2011 - The Year We Take Back Congress and Make Obama's Life Hell!

Wednesday, July 14, 2010

Let My People Go!

Because the Bitter American is a big LAX fan!




The U.S. government has agreed to allow the Iroquois lacrosse team to travel abroad under passports issued by the Iroquois Confederacy, a team spokeswoman said Wednesday.
Tonya Gonnella Frichner, a member of the Onondaga Nation who works with the team, said the U.S. State Department dropped a demand that the team travel using higher-security U.S. passports.

The team still has not been issued British visas to attend the Lacrosse World Championship in Manchester, England, however.

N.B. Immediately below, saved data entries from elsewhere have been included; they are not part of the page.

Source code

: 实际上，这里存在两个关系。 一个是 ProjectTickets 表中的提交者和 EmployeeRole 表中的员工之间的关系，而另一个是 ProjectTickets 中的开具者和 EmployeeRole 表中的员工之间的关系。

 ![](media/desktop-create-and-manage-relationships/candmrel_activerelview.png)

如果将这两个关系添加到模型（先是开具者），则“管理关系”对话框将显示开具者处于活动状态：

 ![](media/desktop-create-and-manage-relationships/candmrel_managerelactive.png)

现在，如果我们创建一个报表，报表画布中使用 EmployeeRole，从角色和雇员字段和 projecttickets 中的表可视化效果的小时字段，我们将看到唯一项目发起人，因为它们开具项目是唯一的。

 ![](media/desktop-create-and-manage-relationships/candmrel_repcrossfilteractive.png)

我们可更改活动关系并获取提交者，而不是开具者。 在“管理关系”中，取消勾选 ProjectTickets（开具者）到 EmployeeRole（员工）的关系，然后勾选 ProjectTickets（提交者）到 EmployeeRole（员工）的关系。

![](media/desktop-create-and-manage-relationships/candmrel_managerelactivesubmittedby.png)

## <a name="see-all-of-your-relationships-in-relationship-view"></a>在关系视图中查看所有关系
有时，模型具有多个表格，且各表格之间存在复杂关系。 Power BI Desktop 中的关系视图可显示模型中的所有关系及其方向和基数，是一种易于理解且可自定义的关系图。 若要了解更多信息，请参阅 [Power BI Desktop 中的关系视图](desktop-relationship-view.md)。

The team needs to get on a Wednesday flight to make a Thursday evening game.
The Iroquois helped invent lacrosse and, in a rare example of international recognition of American Indian sovereignty, participate at every tournament as a separate nation.
The 23 players have passports issued by the Iroquois Confederacy, a group of six Indian nations overseeing land that stretches from upstate New York into Ontario, Canada.
The U.S. government says it will only let players back into the country if they have U.S. passports, a team official said. The British government, meanwhile, won't give the players visas if they cannot guarantee they'll be allowed to go home, the official said.

'That's our identity'
One Iroquois player, Brett Bucktooth, said he would rather miss the tournament than travel under a U.S. passport.
"That's the people we are, and that's our identity," he said.
Bucktooth, 27, also spoke of his deep cultural and personal connection with lacrosse — first played by Iroquois and Huron about 1,000 years ago.
"My father put a wooden lacrosse stick into my crib when I was a baby, and now that I have a son, I put a lacrosse stick into his crib," he said. "In our culture, we all start playing lacrosse young."
Bucktooth and other Iroquois see lacrosse as a gift to the tribes from their creator. Lacrosse was played by American Indians as a preparation for war and "to resolve conflicts, heal the sick, and develop strong, virile men," according to US Lacrosse, the American governing body of the sport.
Today, the Iroquois team is ranked No. 4 by the Federation of International Lacrosse and represents the Haudenosaunee – an Iroquois Confederacy of the Oneida, Seneca, Mohawk, Tuscarora, Cayuga and Onondaga nations. About 90,000 Haudenosaunee, or "the people of the longhouse," live today in New York, Wisconsin, and Oklahoma, as well as Quebec and Ontario, said Onondaga Chief Oren Lyons.

The team has been travelling on Iroquois passports for the past 20 years, and Iroquois passport holders have been using them to go abroad since 1977, said Denise Waterman, a member of the team's board of directors. Within the last year, colleagues used their Iroquois passports to travel to Japan and Sweden without any problems, she said.

In the past, U.S. immigration officials accepted the Iroquois passports when they obtained visas — including for trips to Britain in 1985 and 1994, and as recently as 2002 to Australia.